Sal of Bardonia traveled to DeCiccio Family Market to buy meat. He said he did not mind the snow that was falling steadily; it was the other drivers who concerned him.
“It’s a slug because it’s slippery and people are doing around 20 miles an hour,” he said.
Sal had plenty of company in the grocery store. Mark Wanamaker was in the market with his son, Liam.
His reason for being out was “Cause I love the snow,” he said. Liam felt the same way about the snow. “I like it a lot,” said the 10 year old.
His father added another reason. “We’re making homemade pizza tonight,” he said. “We need some ingredients.”
Mark Wanamaker said their weekend plans changed with the arrival of the snowstorm. A ski trip to slopes about three hours transitioned to a day trip on Saturday to a closer mountain.
“Chaotic and “very busy”” was how General Manager Jim Caprilet described Thursday and Friday at the store. He said customers were buying bread, eggs - the typical storm food items - but also filling their grocery carts. The New City resident expected De Ciccio’s to close early and said Saturday’s opening would be determined by the weather.

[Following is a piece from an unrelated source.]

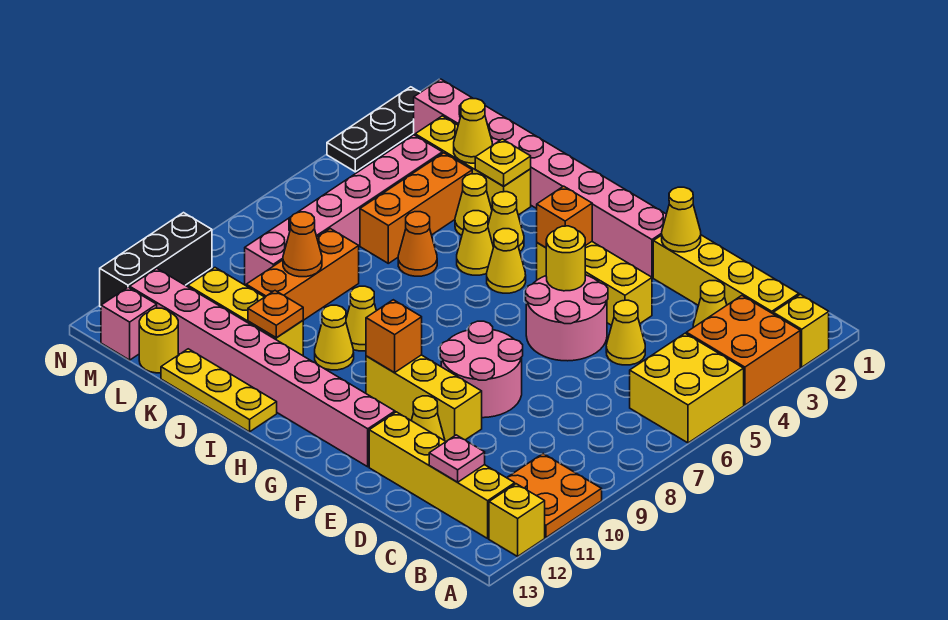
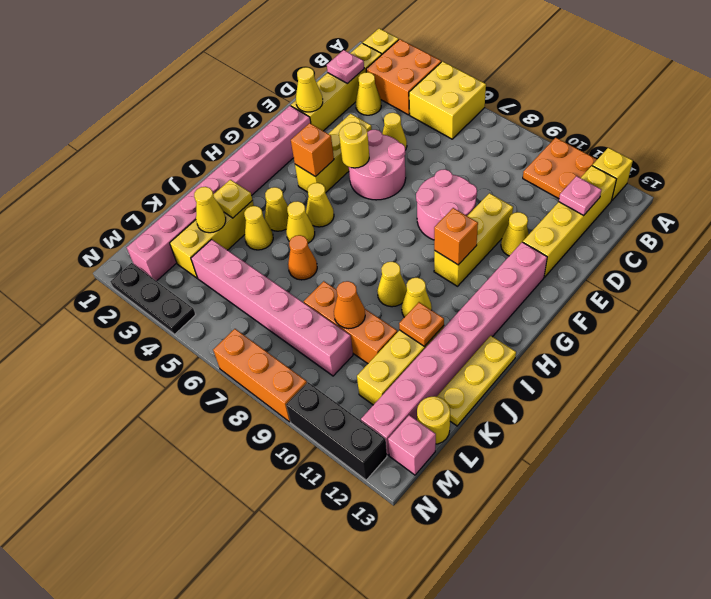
none -> pink plate C2 level 2
orange brick K4:K6 level 1 -> orange brick N7:N9 level 1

“We’re preparing for the worst trying to get refrigerated trucks in case power is out,” he said.
The South Main Street store lost power for a day or two after Hurricane Sandy but they were able to find refrigerated trucks to store perishable items.

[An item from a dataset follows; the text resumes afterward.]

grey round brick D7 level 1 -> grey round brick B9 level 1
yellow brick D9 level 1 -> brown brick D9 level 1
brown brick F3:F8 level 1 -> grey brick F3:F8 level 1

Clarkstown Councilman and New City resident Frank Borelli stocked up on popcorn, chips and other snacks for a family movie night.

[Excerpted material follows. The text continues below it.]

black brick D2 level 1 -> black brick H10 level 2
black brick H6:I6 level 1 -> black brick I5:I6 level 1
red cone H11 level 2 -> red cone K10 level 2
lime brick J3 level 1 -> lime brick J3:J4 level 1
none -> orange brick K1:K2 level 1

He asked residents to avoid driving Friday afternoon and evening.
“Stay home. Stay off the roads. Stay safe and let the emergency crews do their work,” he advised.
On North Main Street at Vanderbilt Hardware & Paint, store Manger Mike Willows said the rush of customers began late Thursday after people finished work. The popular items were going fast snow shovels, ice melt, generator and snow-blower supplies.
The stock of lanterns and batteries was limited, he said, “It’s dwindling but it’s still there.”
Willows showed off nearly empty displays of windshield scrapers, batteries, flashlights, lanterns and snow shovels. An extra delivery ice melt took up prominent places near the store’s doorways. Willows noted people bought more than one gas can and pack of batteries for lanterns but not getting as much as they did during and after Hurricane Sandy.
“I don’t think people are stressing out as much as they did with the hurricane,” he said.
Some customers purchased non-storm related items.
“Anytime we have a snowstorm, people come in and buy a lot of paint,” said Willows of Pomona.
He said people purchase paint and paint supplies and most of the regular customers actually do end up painting.